Así, el preso político Ediolvys Marín Mora fue amenazado por agentes de la Seguridad del Estado en la cárcel de Kilo 8, en Camagüey, según denunció él mismo a través de una llamada telefónica con el medio independiente Cubanet. Los represores lo amenazaron con fabricarle una nueva causa si continúa denunciando las violaciones de derechos humanos cometidas en la prisión. Al propio tiempo, lo amenazaron con tomar represalias contra su padre, un anciano que vive solo.
Asimismo, la esposa del preso político Alexander Verdecia Rodríguez, recluido también en Kilo 8, confirmó esta semana que fue brutalmente golpeado por agentes represivos. Tras visitarlo en prisión, Eliannis Villavicencio Jorge ratificó que, varias semanas después de la golpiza, aún permanecen en Verdecia Rodríguez las marcas de la violencia.
Además, como parte del patrón de represión extendido a las familias, este jueves fueron detenidas en Río Cauto, Granma, la madre y la hermana de Verdecia Rodríguez, quienes protestaron de forma pacífica con un cartel para exigir su excarcelación.
Al propio tiempo, en otro caso que refleja el actuar represivo del régimen, las autoridades de la prisión de Mujeres del Guatao, en La Habana, requisaron de forma violenta a la presa política Idolidia Carrasco Lobo. "La requisaron junto con la otra presa política que hay ahí, las dos juntas, y fue en el mismo albergue donde están todas las demás presas, delante de todas ellas. Fue horrible", denunció a Martí Noticias un familiar cercano que pidió no ser identificado.
Mientras, el preso político Roilán Álvarez Rensoler cumple este jueves 42 días en huelga de hambre.
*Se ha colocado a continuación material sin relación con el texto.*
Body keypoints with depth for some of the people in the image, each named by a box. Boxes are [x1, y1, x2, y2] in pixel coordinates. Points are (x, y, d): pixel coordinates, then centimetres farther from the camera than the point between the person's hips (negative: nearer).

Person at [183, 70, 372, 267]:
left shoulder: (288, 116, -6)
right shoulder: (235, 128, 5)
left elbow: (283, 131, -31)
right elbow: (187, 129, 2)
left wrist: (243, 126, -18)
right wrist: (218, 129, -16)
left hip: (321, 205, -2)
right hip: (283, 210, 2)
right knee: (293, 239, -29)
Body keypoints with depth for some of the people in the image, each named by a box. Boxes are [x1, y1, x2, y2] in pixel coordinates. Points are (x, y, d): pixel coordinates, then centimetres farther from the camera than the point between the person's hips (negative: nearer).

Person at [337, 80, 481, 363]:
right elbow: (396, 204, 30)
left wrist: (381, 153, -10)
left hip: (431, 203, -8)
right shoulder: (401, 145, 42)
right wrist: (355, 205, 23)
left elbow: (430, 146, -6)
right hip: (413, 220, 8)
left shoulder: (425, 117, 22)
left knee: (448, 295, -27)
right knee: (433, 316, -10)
Ante el grave deterioro de su salud, "su vida está en riesgo", alertó el Centro de Documentación de Prisiones Cubanas, que subrayó que "el Estado cubano tiene la obligación de garantizar su vida, su integridad física y el acceso a atención médica adecuada e independiente".
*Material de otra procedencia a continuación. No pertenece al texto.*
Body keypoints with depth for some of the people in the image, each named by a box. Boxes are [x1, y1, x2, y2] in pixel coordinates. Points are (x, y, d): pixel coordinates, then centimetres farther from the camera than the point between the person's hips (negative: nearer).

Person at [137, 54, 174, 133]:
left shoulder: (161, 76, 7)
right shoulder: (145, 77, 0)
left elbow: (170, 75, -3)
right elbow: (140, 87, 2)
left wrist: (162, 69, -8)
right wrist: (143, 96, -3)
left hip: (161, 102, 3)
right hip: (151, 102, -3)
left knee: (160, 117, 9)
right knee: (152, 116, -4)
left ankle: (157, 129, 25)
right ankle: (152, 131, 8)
De igual forma, el preso político Yander Rodríguez Iglesias fue devuelto esta semana a la prisión de Guanajay luego de que las autoridades penitenciarias le revocaran el régimen de mínima severidad, denunció el Observatorio Cubano de Derechos Humanos (OCDH).
La medida habría sido tomada "después de que funcionarios del penal encontraran alimentos entre sus pertenencias cuando regresaba de un pase a su vivienda en Güira de Melena", de acuerdo con la denuncia del opositor José Díaz Silva.
Tras la requisa, las autoridades le retiraron los beneficios penitenciarios, lo trasladaron nuevamente a la prisión y lo obligaron a vestir uniforme de preso común, indicó el OCDH, que resaltó que "el régimen cubano es responsable de las condiciones inhumanas que enfrentan los reclusos en las cárceles del país".
En este contexto, además, la CIDH destacó durante su 195 periodo de sesiones, que se celebra esta semana, que "el Estado debe garantizar la vida e integridad de las personas detenidas, y no es admisible encarcelar personas por expresarse". Asimismo, reiteró "el deber estatal de respetar la democracia" y urgió la liberación de las personas detenidas por razones políticas.